ASSIGNED TASK >> Reply with every entry, repeated exactly as given.

*** GIVEN DATA Section Begins ***

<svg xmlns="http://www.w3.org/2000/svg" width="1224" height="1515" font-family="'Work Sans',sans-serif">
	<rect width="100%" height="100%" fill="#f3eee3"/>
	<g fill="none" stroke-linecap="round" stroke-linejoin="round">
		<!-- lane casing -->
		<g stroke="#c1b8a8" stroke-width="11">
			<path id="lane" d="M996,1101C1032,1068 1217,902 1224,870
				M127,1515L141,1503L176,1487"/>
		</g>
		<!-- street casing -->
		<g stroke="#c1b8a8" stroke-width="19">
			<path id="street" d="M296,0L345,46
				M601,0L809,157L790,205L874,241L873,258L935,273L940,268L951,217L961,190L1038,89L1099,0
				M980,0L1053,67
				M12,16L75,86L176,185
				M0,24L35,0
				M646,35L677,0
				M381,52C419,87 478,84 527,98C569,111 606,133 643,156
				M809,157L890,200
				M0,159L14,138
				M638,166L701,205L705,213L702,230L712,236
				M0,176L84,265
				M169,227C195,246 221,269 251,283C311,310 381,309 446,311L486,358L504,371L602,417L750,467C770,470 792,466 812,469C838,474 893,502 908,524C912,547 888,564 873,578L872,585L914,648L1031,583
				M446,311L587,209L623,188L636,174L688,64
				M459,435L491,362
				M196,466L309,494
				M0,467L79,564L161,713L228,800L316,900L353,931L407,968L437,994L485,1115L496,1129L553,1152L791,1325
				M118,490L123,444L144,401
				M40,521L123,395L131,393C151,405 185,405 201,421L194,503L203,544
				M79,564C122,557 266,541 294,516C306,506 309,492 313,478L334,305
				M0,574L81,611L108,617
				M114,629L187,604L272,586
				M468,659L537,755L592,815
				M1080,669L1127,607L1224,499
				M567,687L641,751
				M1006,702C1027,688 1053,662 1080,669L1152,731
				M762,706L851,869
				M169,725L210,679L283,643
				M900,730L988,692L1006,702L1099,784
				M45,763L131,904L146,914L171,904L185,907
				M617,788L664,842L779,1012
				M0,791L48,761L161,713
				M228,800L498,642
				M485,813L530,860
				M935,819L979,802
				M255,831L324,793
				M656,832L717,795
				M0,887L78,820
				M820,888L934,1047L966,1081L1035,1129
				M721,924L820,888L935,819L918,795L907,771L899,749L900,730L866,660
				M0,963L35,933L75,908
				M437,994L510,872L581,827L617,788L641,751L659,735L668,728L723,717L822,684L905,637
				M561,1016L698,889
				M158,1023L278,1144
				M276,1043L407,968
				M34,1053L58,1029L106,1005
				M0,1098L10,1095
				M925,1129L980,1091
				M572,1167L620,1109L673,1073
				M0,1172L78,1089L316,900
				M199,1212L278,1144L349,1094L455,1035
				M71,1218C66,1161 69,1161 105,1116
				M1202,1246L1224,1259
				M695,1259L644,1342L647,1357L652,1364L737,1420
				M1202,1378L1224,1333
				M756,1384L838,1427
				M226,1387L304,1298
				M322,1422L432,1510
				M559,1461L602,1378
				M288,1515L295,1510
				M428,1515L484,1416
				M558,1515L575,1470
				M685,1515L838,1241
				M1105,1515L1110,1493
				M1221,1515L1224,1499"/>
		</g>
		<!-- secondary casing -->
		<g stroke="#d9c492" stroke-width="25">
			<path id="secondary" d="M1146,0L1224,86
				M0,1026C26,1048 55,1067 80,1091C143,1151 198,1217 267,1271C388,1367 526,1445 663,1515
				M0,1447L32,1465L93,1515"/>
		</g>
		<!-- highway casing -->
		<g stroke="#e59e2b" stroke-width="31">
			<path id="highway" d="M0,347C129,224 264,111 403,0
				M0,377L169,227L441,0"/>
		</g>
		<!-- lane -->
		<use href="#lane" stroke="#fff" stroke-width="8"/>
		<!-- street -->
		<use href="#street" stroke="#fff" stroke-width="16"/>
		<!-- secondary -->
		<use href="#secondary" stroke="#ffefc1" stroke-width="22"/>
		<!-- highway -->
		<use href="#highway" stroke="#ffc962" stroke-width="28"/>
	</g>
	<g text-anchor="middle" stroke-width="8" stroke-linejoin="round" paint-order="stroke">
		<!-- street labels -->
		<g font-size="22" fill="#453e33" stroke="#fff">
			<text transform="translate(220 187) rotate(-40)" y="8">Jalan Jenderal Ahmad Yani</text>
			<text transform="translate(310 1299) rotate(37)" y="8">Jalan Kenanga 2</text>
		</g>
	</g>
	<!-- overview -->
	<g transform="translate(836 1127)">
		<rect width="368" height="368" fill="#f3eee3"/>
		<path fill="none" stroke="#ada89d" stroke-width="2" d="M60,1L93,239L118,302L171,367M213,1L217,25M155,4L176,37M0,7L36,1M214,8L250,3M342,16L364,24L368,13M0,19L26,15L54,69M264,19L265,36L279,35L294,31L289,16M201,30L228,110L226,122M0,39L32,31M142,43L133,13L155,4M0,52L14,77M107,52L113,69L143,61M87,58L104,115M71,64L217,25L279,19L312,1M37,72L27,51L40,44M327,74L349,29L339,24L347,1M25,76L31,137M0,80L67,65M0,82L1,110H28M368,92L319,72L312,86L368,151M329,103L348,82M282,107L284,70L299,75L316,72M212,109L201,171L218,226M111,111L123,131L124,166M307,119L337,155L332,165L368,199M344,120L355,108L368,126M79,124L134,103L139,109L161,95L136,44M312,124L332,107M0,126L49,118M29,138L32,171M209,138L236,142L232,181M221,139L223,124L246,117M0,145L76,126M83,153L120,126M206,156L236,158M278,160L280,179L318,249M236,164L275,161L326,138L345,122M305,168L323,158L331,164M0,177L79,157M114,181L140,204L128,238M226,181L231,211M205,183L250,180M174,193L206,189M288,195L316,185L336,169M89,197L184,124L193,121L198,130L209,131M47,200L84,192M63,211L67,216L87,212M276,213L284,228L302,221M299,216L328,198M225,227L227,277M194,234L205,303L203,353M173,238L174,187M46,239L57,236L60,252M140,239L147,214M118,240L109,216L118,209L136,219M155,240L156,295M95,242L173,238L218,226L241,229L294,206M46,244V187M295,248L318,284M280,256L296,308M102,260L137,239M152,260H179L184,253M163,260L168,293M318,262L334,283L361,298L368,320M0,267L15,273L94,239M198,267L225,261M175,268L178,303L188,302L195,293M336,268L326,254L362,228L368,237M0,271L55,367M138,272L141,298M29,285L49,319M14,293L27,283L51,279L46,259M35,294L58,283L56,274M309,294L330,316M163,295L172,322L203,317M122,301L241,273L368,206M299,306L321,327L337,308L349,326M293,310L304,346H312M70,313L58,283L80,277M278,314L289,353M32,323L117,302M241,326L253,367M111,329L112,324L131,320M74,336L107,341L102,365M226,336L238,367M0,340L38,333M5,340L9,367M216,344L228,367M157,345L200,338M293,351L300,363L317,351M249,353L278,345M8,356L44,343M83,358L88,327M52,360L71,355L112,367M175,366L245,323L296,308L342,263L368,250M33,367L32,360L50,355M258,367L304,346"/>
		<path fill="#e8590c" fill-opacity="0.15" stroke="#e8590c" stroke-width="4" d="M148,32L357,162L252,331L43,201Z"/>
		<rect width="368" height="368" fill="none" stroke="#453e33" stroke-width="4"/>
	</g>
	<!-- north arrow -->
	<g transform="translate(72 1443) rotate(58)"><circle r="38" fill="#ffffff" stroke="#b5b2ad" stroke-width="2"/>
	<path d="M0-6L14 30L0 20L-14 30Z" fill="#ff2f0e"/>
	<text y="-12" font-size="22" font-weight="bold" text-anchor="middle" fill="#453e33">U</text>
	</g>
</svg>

*** GIVEN DATA Section Ends ***

TASK RESPONSE >>
<svg xmlns="http://www.w3.org/2000/svg" width="1224" height="1515" font-family="'Work Sans',sans-serif">
	<rect width="100%" height="100%" fill="#f3eee3"/>
	<g fill="none" stroke-linecap="round" stroke-linejoin="round">
		<!-- lane casing -->
		<g stroke="#c1b8a8" stroke-width="11">
			<path id="lane" d="M996,1101C1032,1068 1217,902 1224,870
				M127,1515L141,1503L176,1487"/>
		</g>
		<!-- street casing -->
		<g stroke="#c1b8a8" stroke-width="19">
			<path id="street" d="M296,0L345,46
				M601,0L809,157L790,205L874,241L873,258L935,273L940,268L951,217L961,190L1038,89L1099,0
				M980,0L1053,67
				M12,16L75,86L176,185
				M0,24L35,0
				M646,35L677,0
				M381,52C419,87 478,84 527,98C569,111 606,133 643,156
				M809,157L890,200
				M0,159L14,138
				M638,166L701,205L705,213L702,230L712,236
				M0,176L84,265
				M169,227C195,246 221,269 251,283C311,310 381,309 446,311L486,358L504,371L602,417L750,467C770,470 792,466 812,469C838,474 893,502 908,524C912,547 888,564 873,578L872,585L914,648L1031,583
				M446,311L587,209L623,188L636,174L688,64
				M459,435L491,362
				M196,466L309,494
				M0,467L79,564L161,713L228,800L316,900L353,931L407,968L437,994L485,1115L496,1129L553,1152L791,1325
				M118,490L123,444L144,401
				M40,521L123,395L131,393C151,405 185,405 201,421L194,503L203,544
				M79,564C122,557 266,541 294,516C306,506 309,492 313,478L334,305
				M0,574L81,611L108,617
				M114,629L187,604L272,586
				M468,659L537,755L592,815
				M1080,669L1127,607L1224,499
				M567,687L641,751
				M1006,702C1027,688 1053,662 1080,669L1152,731
				M762,706L851,869
				M169,725L210,679L283,643
				M900,730L988,692L1006,702L1099,784
				M45,763L131,904L146,914L171,904L185,907
				M617,788L664,842L779,1012
				M0,791L48,761L161,713
				M228,800L498,642
				M485,813L530,860
				M935,819L979,802
				M255,831L324,793
				M656,832L717,795
				M0,887L78,820
				M820,888L934,1047L966,1081L1035,1129
				M721,924L820,888L935,819L918,795L907,771L899,749L900,730L866,660
				M0,963L35,933L75,908
				M437,994L510,872L581,827L617,788L641,751L659,735L668,728L723,717L822,684L905,637
				M561,1016L698,889
				M158,1023L278,1144
				M276,1043L407,968
				M34,1053L58,1029L106,1005
				M0,1098L10,1095
				M925,1129L980,1091
				M572,1167L620,1109L673,1073
				M0,1172L78,1089L316,900
				M199,1212L278,1144L349,1094L455,1035
				M71,1218C66,1161 69,1161 105,1116
				M1202,1246L1224,1259
				M695,1259L644,1342L647,1357L652,1364L737,1420
				M1202,1378L1224,1333
				M756,1384L838,1427
				M226,1387L304,1298
				M322,1422L432,1510
				M559,1461L602,1378
				M288,1515L295,1510
				M428,1515L484,1416
				M558,1515L575,1470
				M685,1515L838,1241
				M1105,1515L1110,1493
				M1221,1515L1224,1499"/>
		</g>
		<!-- secondary casing -->
		<g stroke="#d9c492" stroke-width="25">
			<path id="secondary" d="M1146,0L1224,86
				M0,1026C26,1048 55,1067 80,1091C143,1151 198,1217 267,1271C388,1367 526,1445 663,1515
				M0,1447L32,1465L93,1515"/>
		</g>
		<!-- highway casing -->
		<g stroke="#e59e2b" stroke-width="31">
			<path id="highway" d="M0,347C129,224 264,111 403,0
				M0,377L169,227L441,0"/>
		</g>
		<!-- lane -->
		<use href="#lane" stroke="#fff" stroke-width="8"/>
		<!-- street -->
		<use href="#street" stroke="#fff" stroke-width="16"/>
		<!-- secondary -->
		<use href="#secondary" stroke="#ffefc1" stroke-width="22"/>
		<!-- highway -->
		<use href="#highway" stroke="#ffc962" stroke-width="28"/>
	</g>
	<g text-anchor="middle" stroke-width="8" stroke-linejoin="round" paint-order="stroke">
		<!-- street labels -->
		<g font-size="22" fill="#453e33" stroke="#fff">
			<text transform="translate(220 187) rotate(-40)" y="8">Jalan Jenderal Ahmad Yani</text>
			<text transform="translate(310 1299) rotate(37)" y="8">Jalan Kenanga 2</text>
		</g>
	</g>
	<!-- overview -->
	<g transform="translate(836 1127)">
		<rect width="368" height="368" fill="#f3eee3"/>
		<path fill="none" stroke="#ada89d" stroke-width="2" d="M60,1L93,239L118,302L171,367M213,1L217,25M155,4L176,37M0,7L36,1M214,8L250,3M342,16L364,24L368,13M0,19L26,15L54,69M264,19L265,36L279,35L294,31L289,16M201,30L228,110L226,122M0,39L32,31M142,43L133,13L155,4M0,52L14,77M107,52L113,69L143,61M87,58L104,115M71,64L217,25L279,19L312,1M37,72L27,51L40,44M327,74L349,29L339,24L347,1M25,76L31,137M0,80L67,65M0,82L1,110H28M368,92L319,72L312,86L368,151M329,103L348,82M282,107L284,70L299,75L316,72M212,109L201,171L218,226M111,111L123,131L124,166M307,119L337,155L332,165L368,199M344,120L355,108L368,126M79,124L134,103L139,109L161,95L136,44M312,124L332,107M0,126L49,118M29,138L32,171M209,138L236,142L232,181M221,139L223,124L246,117M0,145L76,126M83,153L120,126M206,156L236,158M278,160L280,179L318,249M236,164L275,161L326,138L345,122M305,168L323,158L331,164M0,177L79,157M114,181L140,204L128,238M226,181L231,211M205,183L250,180M174,193L206,189M288,195L316,185L336,169M89,197L184,124L193,121L198,130L209,131M47,200L84,192M63,211L67,216L87,212M276,213L284,228L302,221M299,216L328,198M225,227L227,277M194,234L205,303L203,353M173,238L174,187M46,239L57,236L60,252M140,239L147,214M118,240L109,216L118,209L136,219M155,240L156,295M95,242L173,238L218,226L241,229L294,206M46,244V187M295,248L318,284M280,256L296,308M102,260L137,239M152,260H179L184,253M163,260L168,293M318,262L334,283L361,298L368,320M0,267L15,273L94,239M198,267L225,261M175,268L178,303L188,302L195,293M336,268L326,254L362,228L368,237M0,271L55,367M138,272L141,298M29,285L49,319M14,293L27,283L51,279L46,259M35,294L58,283L56,274M309,294L330,316M163,295L172,322L203,317M122,301L241,273L368,206M299,306L321,327L337,308L349,326M293,310L304,346H312M70,313L58,283L80,277M278,314L289,353M32,323L117,302M241,326L253,367M111,329L112,324L131,320M74,336L107,341L102,365M226,336L238,367M0,340L38,333M5,340L9,367M216,344L228,367M157,345L200,338M293,351L300,363L317,351M249,353L278,345M8,356L44,343M83,358L88,327M52,360L71,355L112,367M175,366L245,323L296,308L342,263L368,250M33,367L32,360L50,355M258,367L304,346"/>
		<path fill="#e8590c" fill-opacity="0.15" stroke="#e8590c" stroke-width="4" d="M148,32L357,162L252,331L43,201Z"/>
		<rect width="368" height="368" fill="none" stroke="#453e33" stroke-width="4"/>
	</g>
	<!-- north arrow -->
	<g transform="translate(72 1443) rotate(58)"><circle r="38" fill="#ffffff" stroke="#b5b2ad" stroke-width="2"/>
	<path d="M0-6L14 30L0 20L-14 30Z" fill="#ff2f0e"/>
	<text y="-12" font-size="22" font-weight="bold" text-anchor="middle" fill="#453e33">U</text>
	</g>
</svg>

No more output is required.